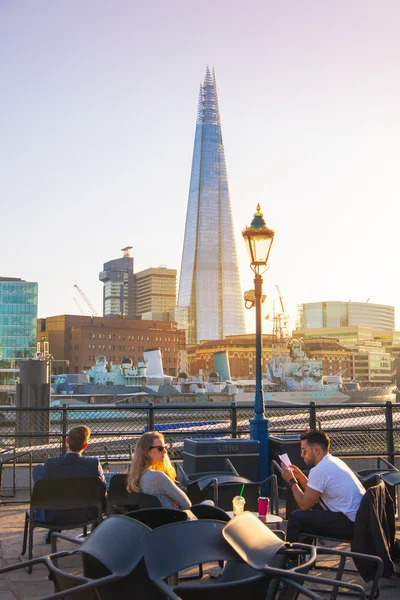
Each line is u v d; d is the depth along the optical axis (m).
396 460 14.45
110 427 47.00
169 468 7.39
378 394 139.38
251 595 4.36
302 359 131.62
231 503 9.19
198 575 7.23
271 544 4.58
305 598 6.40
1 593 6.70
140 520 5.16
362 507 6.44
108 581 4.16
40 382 32.31
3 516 10.65
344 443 25.27
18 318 170.88
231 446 10.62
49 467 7.73
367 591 6.67
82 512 7.59
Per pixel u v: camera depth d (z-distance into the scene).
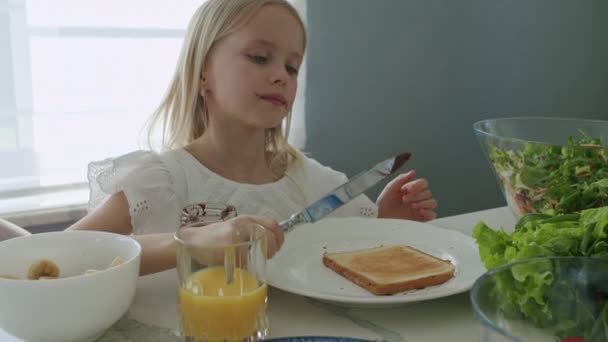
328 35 1.95
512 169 0.83
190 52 1.15
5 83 1.57
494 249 0.60
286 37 1.08
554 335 0.48
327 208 0.70
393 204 1.18
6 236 0.94
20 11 1.55
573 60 2.46
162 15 1.75
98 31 1.67
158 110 1.30
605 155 0.76
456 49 2.21
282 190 1.22
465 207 2.37
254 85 1.06
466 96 2.28
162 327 0.59
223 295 0.54
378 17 2.03
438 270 0.68
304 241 0.84
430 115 2.21
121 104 1.74
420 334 0.58
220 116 1.15
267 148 1.31
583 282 0.49
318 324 0.60
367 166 2.12
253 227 0.61
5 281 0.50
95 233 0.64
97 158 1.73
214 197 1.12
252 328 0.55
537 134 1.02
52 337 0.52
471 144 2.33
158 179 1.06
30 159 1.64
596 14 2.45
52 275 0.59
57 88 1.64
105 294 0.53
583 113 2.51
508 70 2.34
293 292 0.62
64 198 1.69
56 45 1.62
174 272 0.75
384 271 0.68
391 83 2.11
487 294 0.46
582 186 0.78
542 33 2.37
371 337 0.57
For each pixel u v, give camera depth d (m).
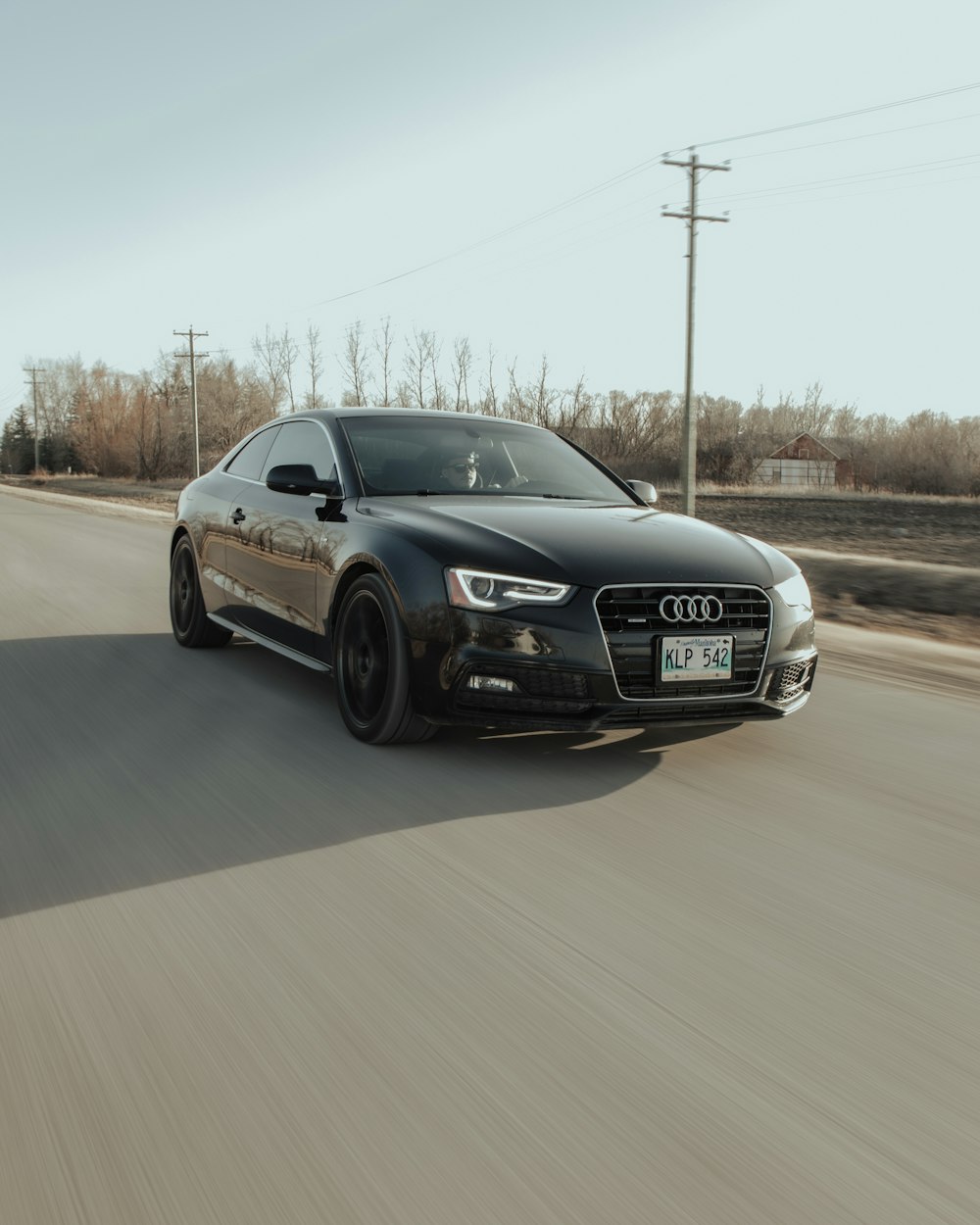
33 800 3.29
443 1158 1.60
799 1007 2.10
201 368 83.50
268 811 3.19
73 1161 1.59
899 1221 1.49
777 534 21.72
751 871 2.82
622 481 5.15
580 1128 1.69
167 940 2.34
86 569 10.57
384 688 3.81
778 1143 1.66
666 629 3.59
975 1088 1.83
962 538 20.70
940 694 5.29
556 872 2.77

**WHAT THE TASK ASKS:** Restate the whole of the material word for word without the pictures.

**SOLUTION TO THE EXERCISE:**
Each line is u v d; d is the depth along the optical axis (m).
396 460 14.45
110 427 47.00
169 468 7.39
378 394 139.38
251 595 4.36
302 359 131.62
231 503 9.19
198 575 7.23
271 544 4.58
305 598 6.40
1 593 6.70
140 520 5.16
362 507 6.44
108 581 4.16
40 382 32.31
3 516 10.65
344 443 25.27
18 318 170.88
231 446 10.62
49 467 7.73
367 591 6.67
82 512 7.59
Per pixel u v: camera depth d (z-distance into the scene).
328 35 1.95
512 169 0.83
190 52 1.15
5 83 1.57
494 249 0.60
286 37 1.08
554 335 0.48
327 208 0.70
393 204 1.18
6 236 0.94
20 11 1.55
573 60 2.46
162 15 1.75
98 31 1.67
158 110 1.30
605 155 0.76
456 49 2.21
282 190 1.22
465 207 2.37
254 85 1.06
466 96 2.28
162 327 0.59
223 295 0.54
378 17 2.03
438 270 0.68
304 241 0.84
430 115 2.21
121 104 1.74
420 334 0.58
220 116 1.15
267 148 1.31
583 282 0.49
318 324 0.60
367 166 2.12
253 227 0.61
5 281 0.50
95 233 0.64
97 158 1.73
214 197 1.12
252 328 0.55
537 134 1.02
52 337 0.52
471 144 2.33
158 179 1.06
30 159 1.64
596 14 2.45
52 275 0.59
57 88 1.64
105 294 0.53
583 113 2.51
508 70 2.34
293 292 0.62
64 198 1.69
56 45 1.62
174 272 0.75
384 271 0.68
391 83 2.11
487 294 0.46
582 186 0.78
542 33 2.37
371 337 0.57
For each pixel u v, give camera depth d (m).
33 800 3.29
443 1158 1.60
799 1007 2.10
201 368 83.50
268 811 3.19
73 1161 1.59
899 1221 1.49
777 534 21.72
751 871 2.82
622 481 5.15
580 1128 1.69
167 940 2.34
86 569 10.57
384 688 3.81
778 1143 1.66
666 629 3.59
975 1088 1.83
962 538 20.70
940 694 5.29
556 872 2.77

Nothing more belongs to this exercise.